▸ Work to complete
Print out each record below, unaltered and complete, without its images.

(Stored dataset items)

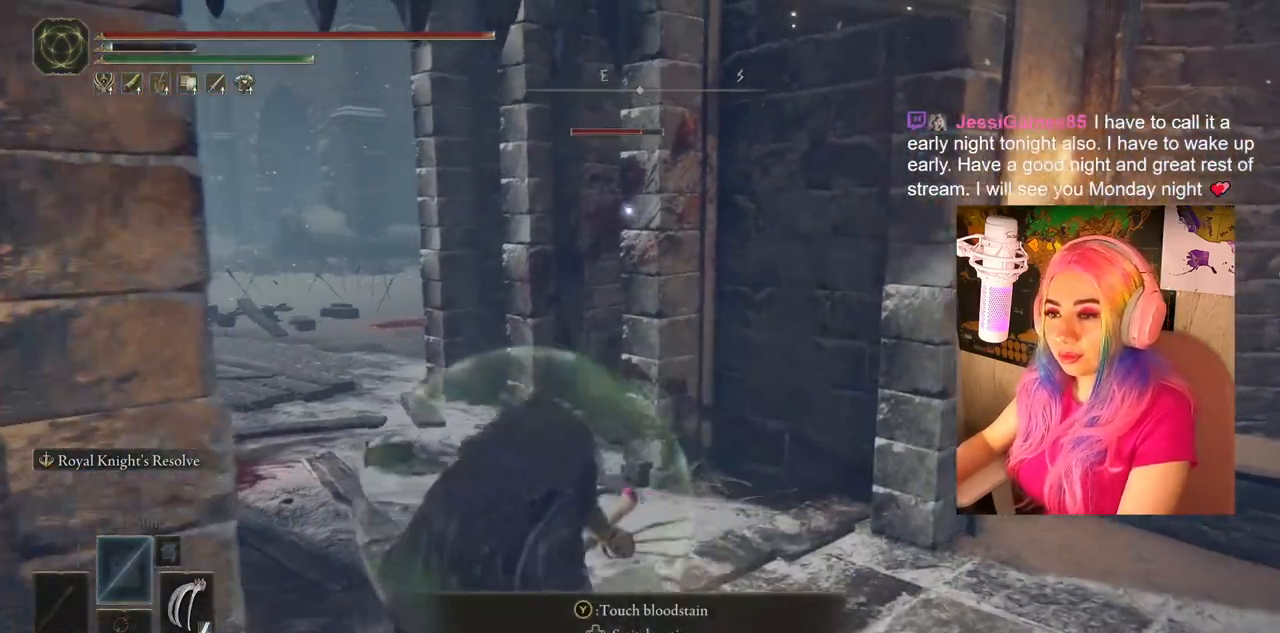
{"buttons": [], "left_stick": "up-left", "right_stick": "center", "events": [[450, "left_stick", "up-left"]]}
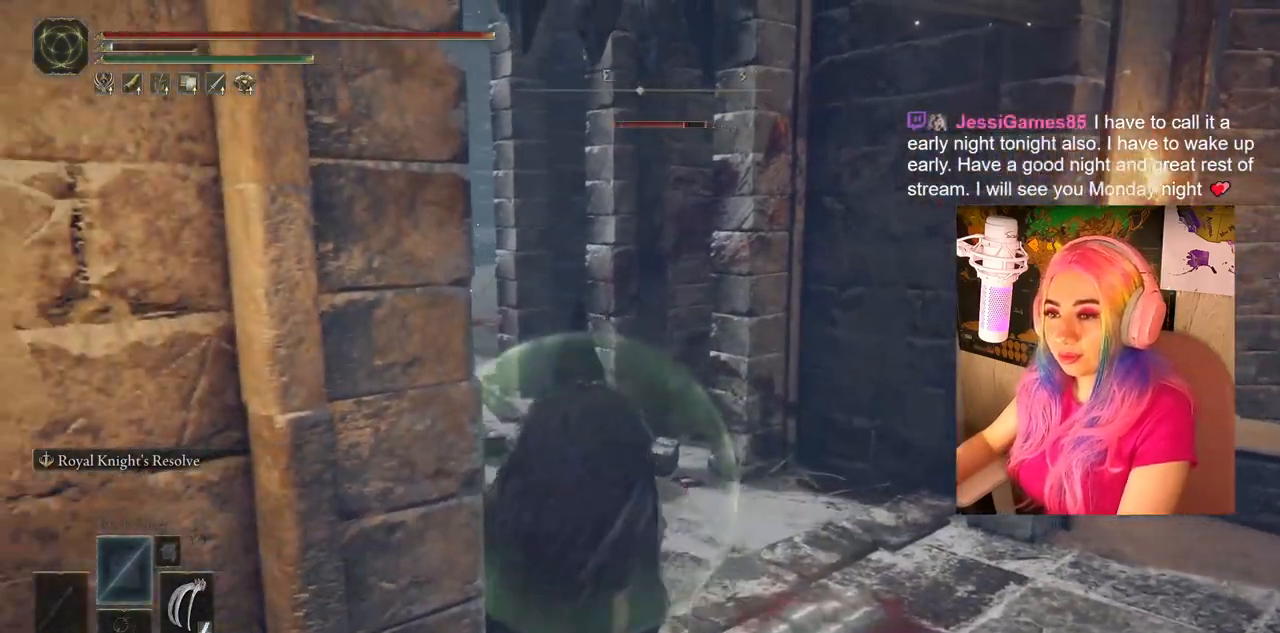
{"buttons": [], "left_stick": "right", "right_stick": "left", "events": [[133, "left_stick", "center"], [333, "left_stick", "right"], [350, "right_stick", "left"]]}
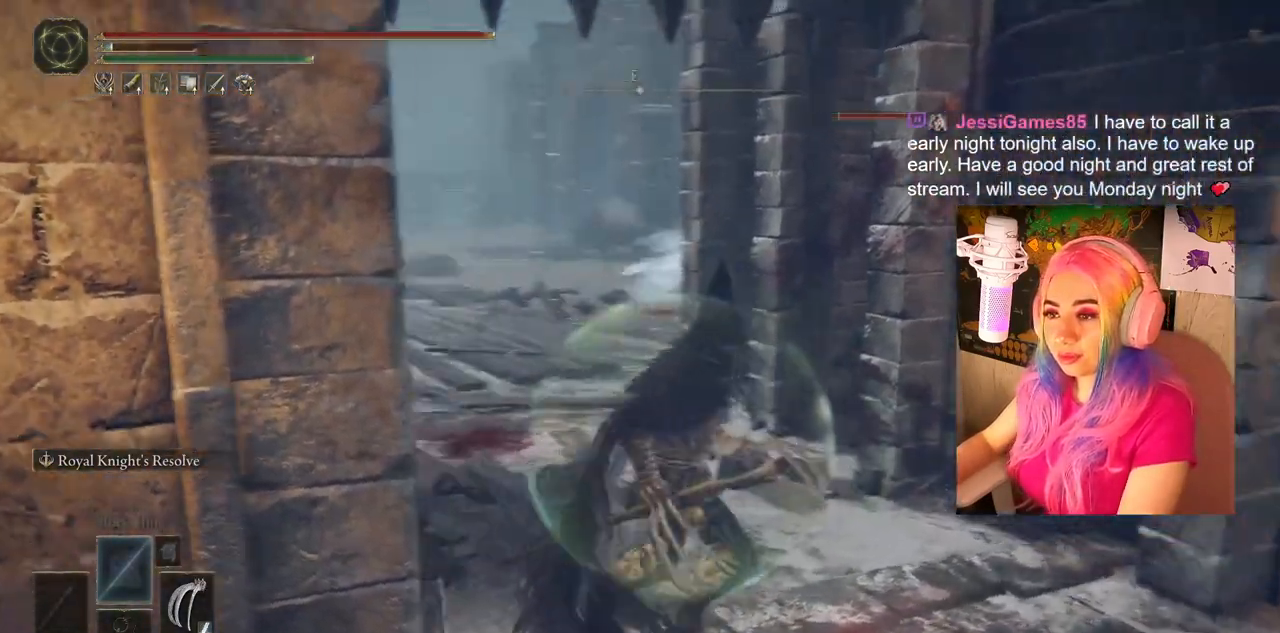
{"buttons": [], "left_stick": "down-right", "right_stick": "center", "events": [[200, "left_stick", "down-right"], [200, "right_stick", "center"]]}
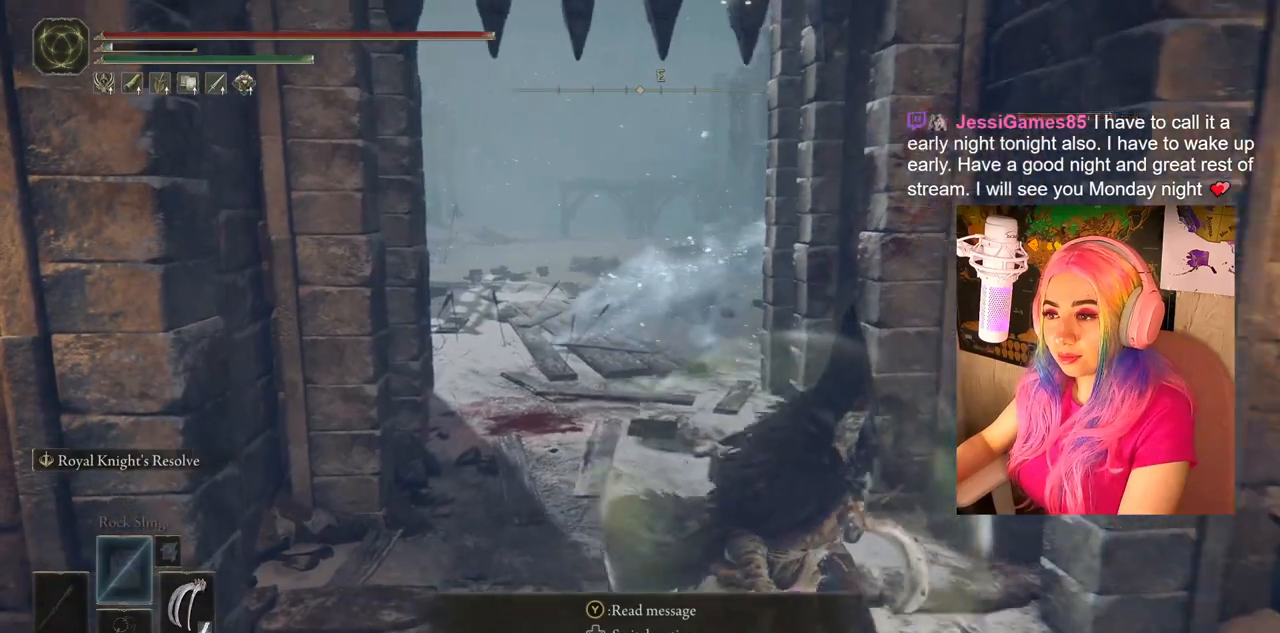
{"buttons": [], "left_stick": "center", "right_stick": "center", "events": [[50, "left_stick", "down"], [333, "left_stick", "center"]]}
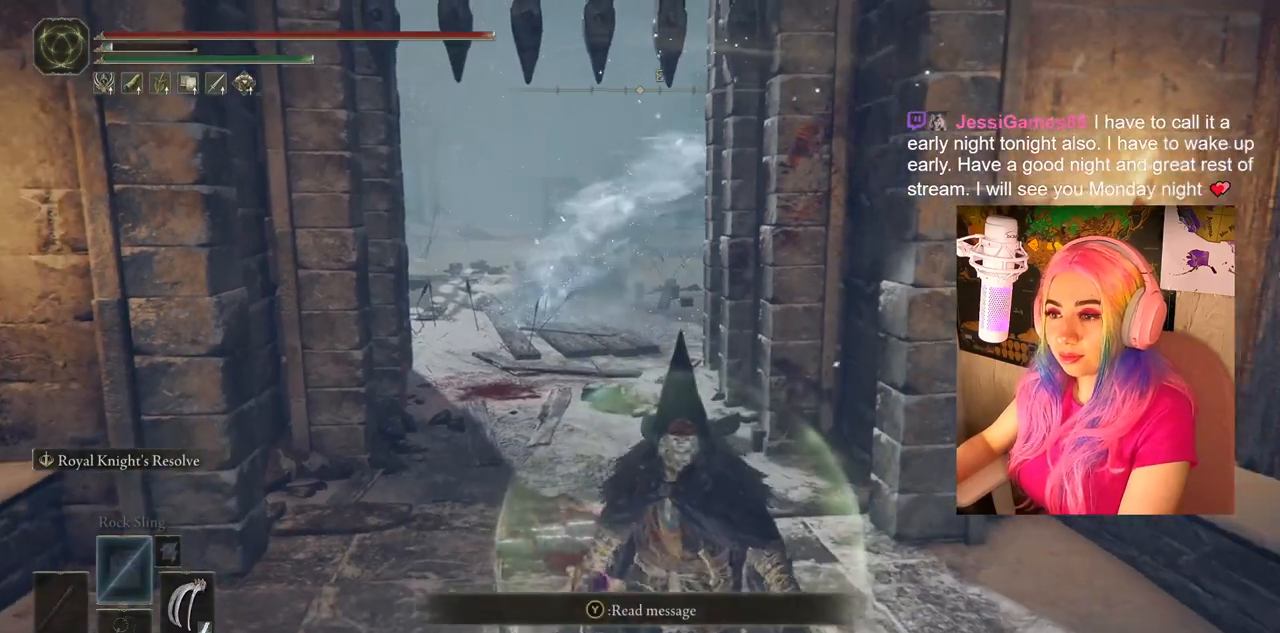
{"buttons": [], "left_stick": "up-left", "right_stick": "center", "events": [[83, "left_stick", "up-left"]]}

▸ Result below
{"buttons": [], "left_stick": "up-left", "right_stick": "center", "events": [[450, "left_stick", "up-left"]]}
{"buttons": [], "left_stick": "right", "right_stick": "left", "events": [[133, "left_stick", "center"], [333, "left_stick", "right"], [350, "right_stick", "left"]]}
{"buttons": [], "left_stick": "down-right", "right_stick": "center", "events": [[200, "left_stick", "down-right"], [200, "right_stick", "center"]]}
{"buttons": [], "left_stick": "center", "right_stick": "center", "events": [[50, "left_stick", "down"], [333, "left_stick", "center"]]}
{"buttons": [], "left_stick": "up-left", "right_stick": "center", "events": [[83, "left_stick", "up-left"]]}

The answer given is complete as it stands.